# Task details
Retype, word for word, every line of the records below starting at the one that contains "anderen Zutaten wie" and ending at the one that contains "Informationen mit passenden"; include both of those lines and nothing more.
======== Records for this exercise
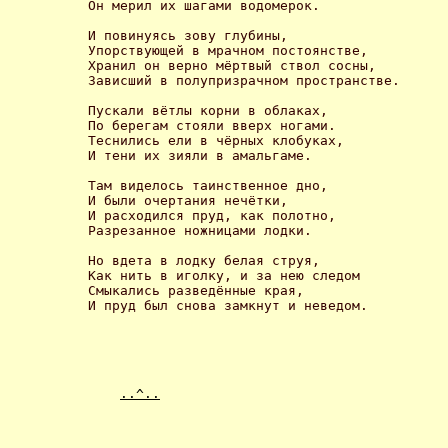
Он мерил их шагами водомерок. 

И повинуясь зову глубины, 

Упорствующей в мрачном постоянстве, 

Хранил он верно мёртвый ствол сосны, 

Зависший в полупризрачном пространстве. 

Пускали вётлы корни в облаках, 

По берегам стояли вверх ногами. 

Теснились ели в чёрных клобуках, 

И тени их зияли в амальгаме. 

Там виделось таинственное дно, 

И были очертания нечётки, 

И расходился пруд, как полотно, 

Разрезанное ножницами лодки. 

Но вдета в лодку белая струя, 

Как нить в иголку, и за нею следом 

Смыкались разведённые края, 

И пруд был снова замкнут и неведом. 

..^..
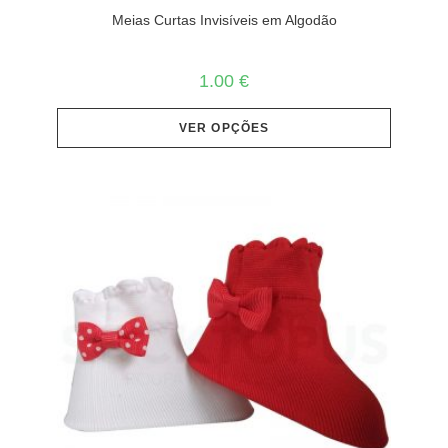
Meias Curtas Invisíveis em Algodão
1.00
€
VER OPÇÕES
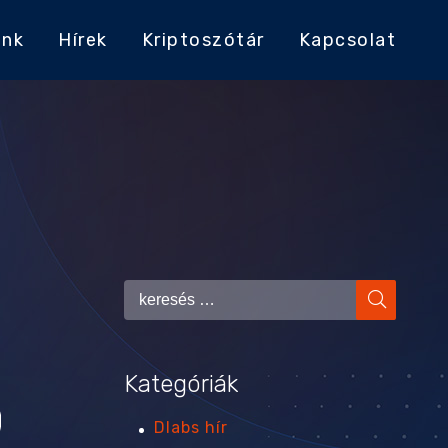
ink
Hírek
Kriptoszótár
Kapcsolat
Kategóriák
Dlabs hír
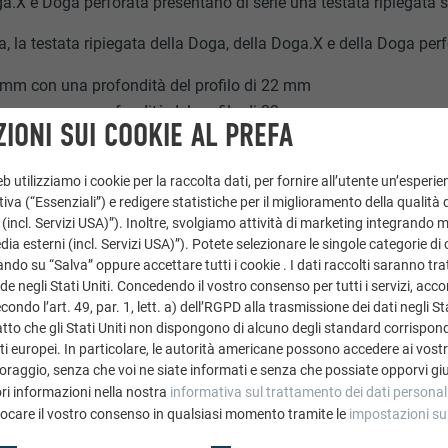
.X e Doga perforata presentano di serie una testata ripiegata su
a, la testata ripiegata della Doga, della Doga.X e della Doga per
mm con una profondità del profilo di 22 mm
mm con una profondità del profilo di 32 mm
IONI SUI COOKIE AL PREFA
 utilizziamo i cookie per la raccolta dati, per fornire all’utente un’esperie
iva (“Essenziali”) e redigere statistiche per il miglioramento della qualità 
 (incl. Servizi USA)”). Inoltre, svolgiamo attività di marketing integrando 
a esterni (incl. Servizi USA)”). Potete selezionare le singole categorie di 
ndo su “Salva” oppure accettare tutti i cookie . I dati raccolti saranno trat
de negli Stati Uniti. Concedendo il vostro consenso per tutti i servizi, acc
ondo l’art. 49, par. 1, lett. a) dell’RGPD alla trasmissione dei dati negli Sta
tto che gli Stati Uniti non dispongono di alcuno degli standard corrisponden
i europei. In particolare, le autorità americane possono accedere ai vostri 
oraggio, senza che voi ne siate informati e senza che possiate opporvi gi
ri informazioni nella nostra
informativa sul trattamento dei dati personal
vocare il vostro consenso in qualsiasi momento tramite le
impostazioni su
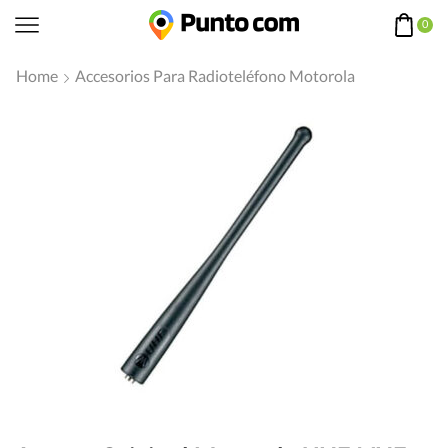
0
Home
Accesorios Para Radioteléfono Motorola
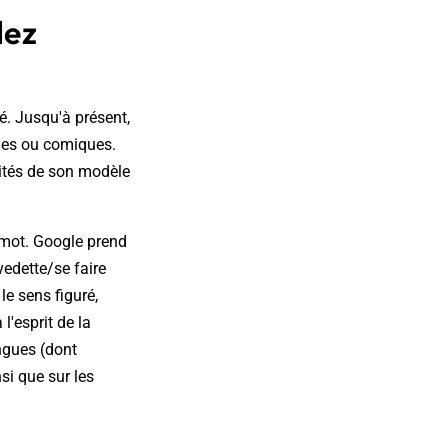
lez
té. Jusqu'à présent,
les ou comiques.
cités de son modèle
-mot. Google prend
vedette/se faire
le sens figuré,
l'esprit de la
angues (dont
nsi que sur les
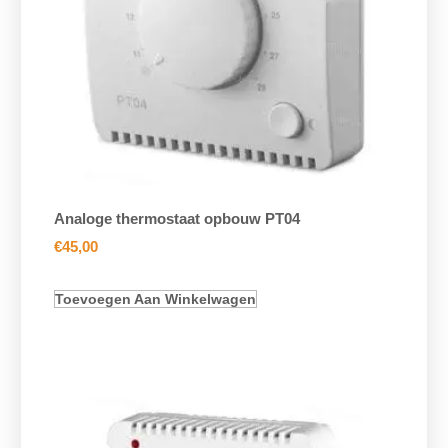
Analoge thermostaat opbouw PT04
€
45,00
Toevoegen Aan Winkelwagen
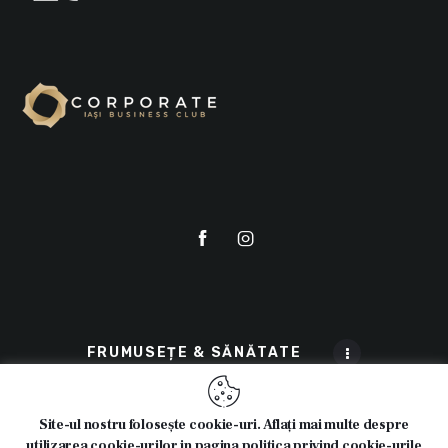
FRUMUSEȚE & SĂNĂTATE
Site-ul nostru folosește cookie-uri. Aflați mai multe despre
utilizarea cookie-urilor in pagina politica privind cookie-urile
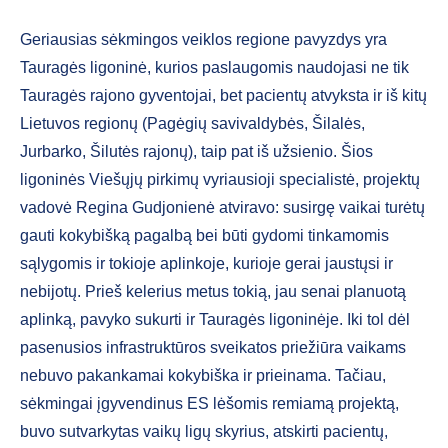
Geriausias sėkmingos veiklos regione pavyzdys yra
Tauragės ligoninė, kurios paslaugomis naudojasi ne tik
Tauragės rajono gyventojai, bet pacientų atvyksta ir iš kitų
Lietuvos regionų (Pagėgių savivaldybės, Šilalės,
Jurbarko, Šilutės rajonų), taip pat iš užsienio. Šios
ligoninės Viešųjų pirkimų vyriausioji specialistė, projektų
vadovė Regina Gudjonienė atviravo: susirgę vaikai turėtų
gauti kokybišką pagalbą bei būti gydomi tinkamomis
sąlygomis ir tokioje aplinkoje, kurioje gerai jaustųsi ir
nebijotų. Prieš kelerius metus tokią, jau senai planuotą
aplinką, pavyko sukurti ir Tauragės ligoninėje. Iki tol dėl
pasenusios infrastruktūros sveikatos priežiūra vaikams
nebuvo pakankamai kokybiška ir prieinama. Tačiau,
sėkmingai įgyvendinus ES lėšomis remiamą projektą,
buvo sutvarkytas vaikų ligų skyrius, atskirti pacientų,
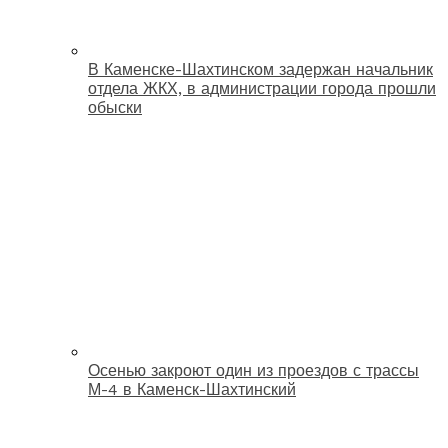
В Каменске-Шахтинском задержан начальник
отдела ЖКХ, в администрации города прошли
обыски
Осенью закроют один из проездов с трассы
М-4 в Каменск-Шахтинский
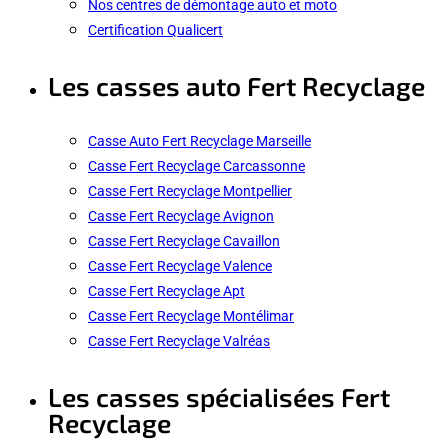
Nos centres de démontage auto et moto
Certification Qualicert
Les casses auto Fert Recyclage
Casse Auto Fert Recyclage Marseille
Casse Fert Recyclage Carcassonne
Casse Fert Recyclage Montpellier
Casse Fert Recyclage Avignon
Casse Fert Recyclage Cavaillon
Casse Fert Recyclage Valence
Casse Fert Recyclage Apt
Casse Fert Recyclage Montélimar
Casse Fert Recyclage Valréas
Les casses spécialisées Fert
Recyclage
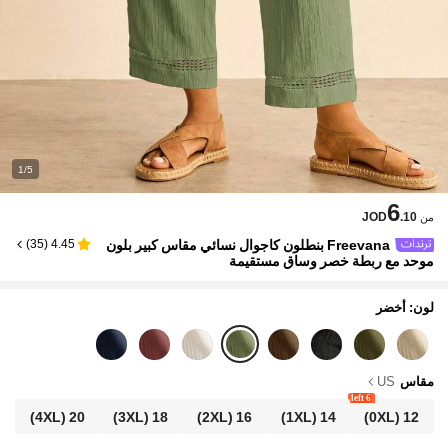
1/5
6
JOD
.10
من
Freevana بنطلون كاجوال نسائي مقاس كبير بلون
)
35
(
4.45
موحد مع ربطة خصر وساق مستقيمة
لون: أخضر
مقاس
US
6 left
(4XL)
20
(3XL)
18
(2XL)
16
(1XL)
14
(0XL)
12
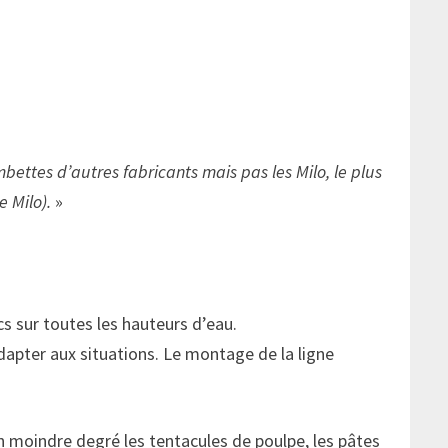
bettes d’autres fabricants mais pas les Milo, le plus
e Milo).
»
cs sur toutes les hauteurs d’eau.
dapter aux situations. Le montage de la ligne
un moindre degré les tentacules de poulpe, les pâtes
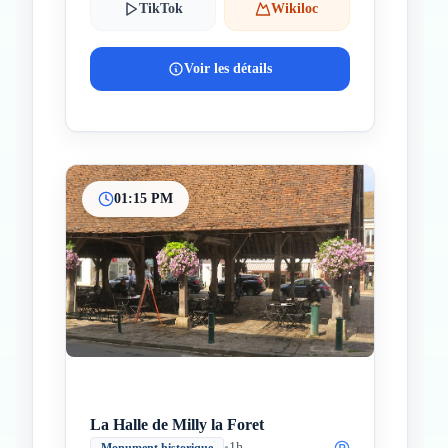
TikTok
Wikiloc
Voir les détails
01:15 PM
La Halle de Milly la Foret
•
1h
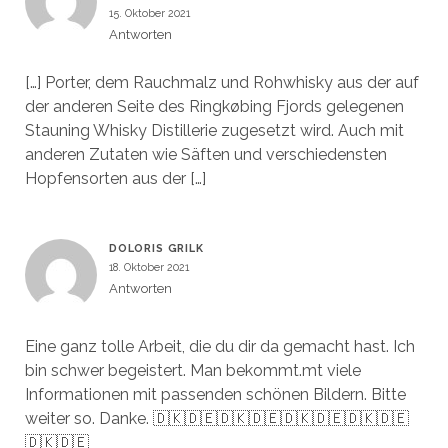
15. Oktober 2021
Antworten
[…] Porter, dem Rauchmalz und Rohwhisky aus der auf
der anderen Seite des Ringkøbing Fjords gelegenen
Stauning Whisky Distillerie zugesetzt wird. Auch mit
anderen Zutaten wie Säften und verschiedensten
Hopfensorten aus der […]
DOLORIS GRILK
18. Oktober 2021
Antworten
Eine ganz tolle Arbeit, die du dir da gemacht hast. Ich
bin schwer begeistert. Man bekommt.mt viele
Informationen mit passenden schönen Bildern. Bitte
weiter so. Danke. 🇩🇰🇩🇪🇩🇰🇩🇪🇩🇰🇩🇪🇩🇰🇩🇪
🇩🇰🇩🇪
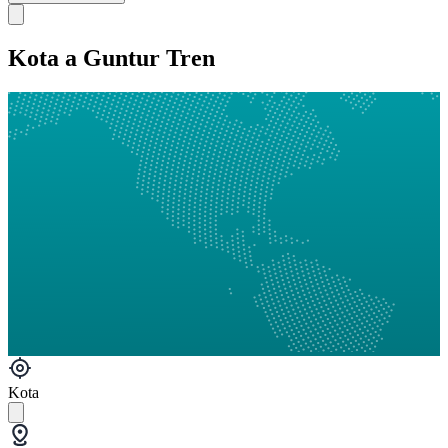
Kota a Guntur Tren
Kota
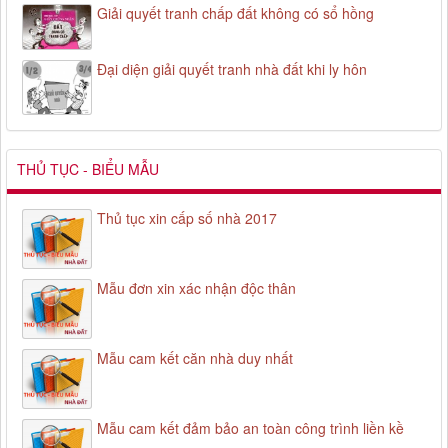
Giải quyết tranh chấp đất không có sổ hồng
Đại diện giải quyết tranh nhà đất khi ly hôn
THỦ TỤC - BIỂU MẪU
Thủ tục xin cấp số nhà 2017
Mẫu đơn xin xác nhận độc thân
Mẫu cam kết căn nhà duy nhất
Mẫu cam kết đảm bảo an toàn công trình liền kề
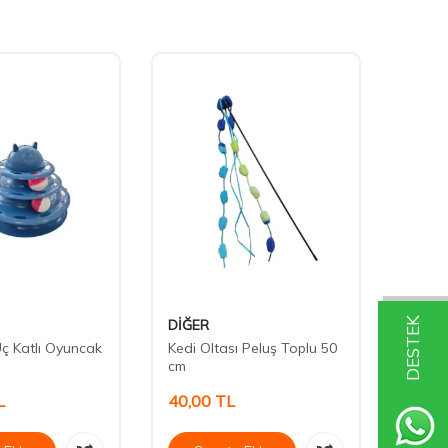
DESTEK
DİĞER
Has
ç Katlı Oyuncak
Kedi Oltası Peluş Toplu 50
Harek
cm
İntera
L
40,00
TL
170,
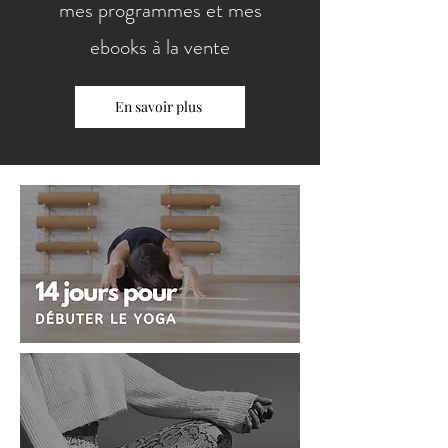
mes programmes et mes
ebooks à la vente
En savoir plus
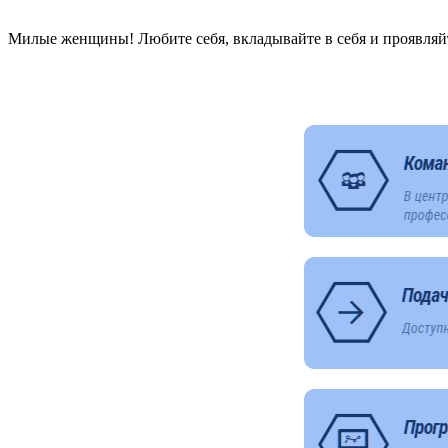
Милые женщины! Любите себя, вкладывайте в себя и проявляйт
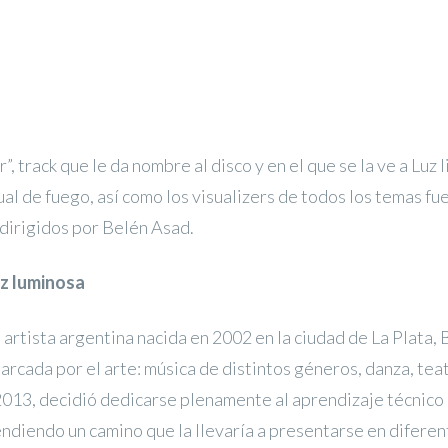
r”, track que le da nombre al disco y en el que se la ve a Luz
ual de fuego, así como los visualizers de todos los temas fu
dirigidos por Belén Asad.
oz luminosa
 artista argentina nacida en 2002 en la ciudad de La Plata, 
arcada por el arte: música de distintos géneros, danza, teat
013, decidió dedicarse plenamente al aprendizaje técnico 
ndiendo un camino que la llevaría a presentarse en diferen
================
# Finished exercise
anderen Zutaten wie Säften und verschiedensten
Hopfensorten aus der […]
DOLORIS GRILK
18. Oktober 2021
Antworten
Eine ganz tolle Arbeit, die du dir da gemacht hast. Ich
bin schwer begeistert. Man bekommt.mt viele
Informationen mit passenden schönen Bildern. Bitte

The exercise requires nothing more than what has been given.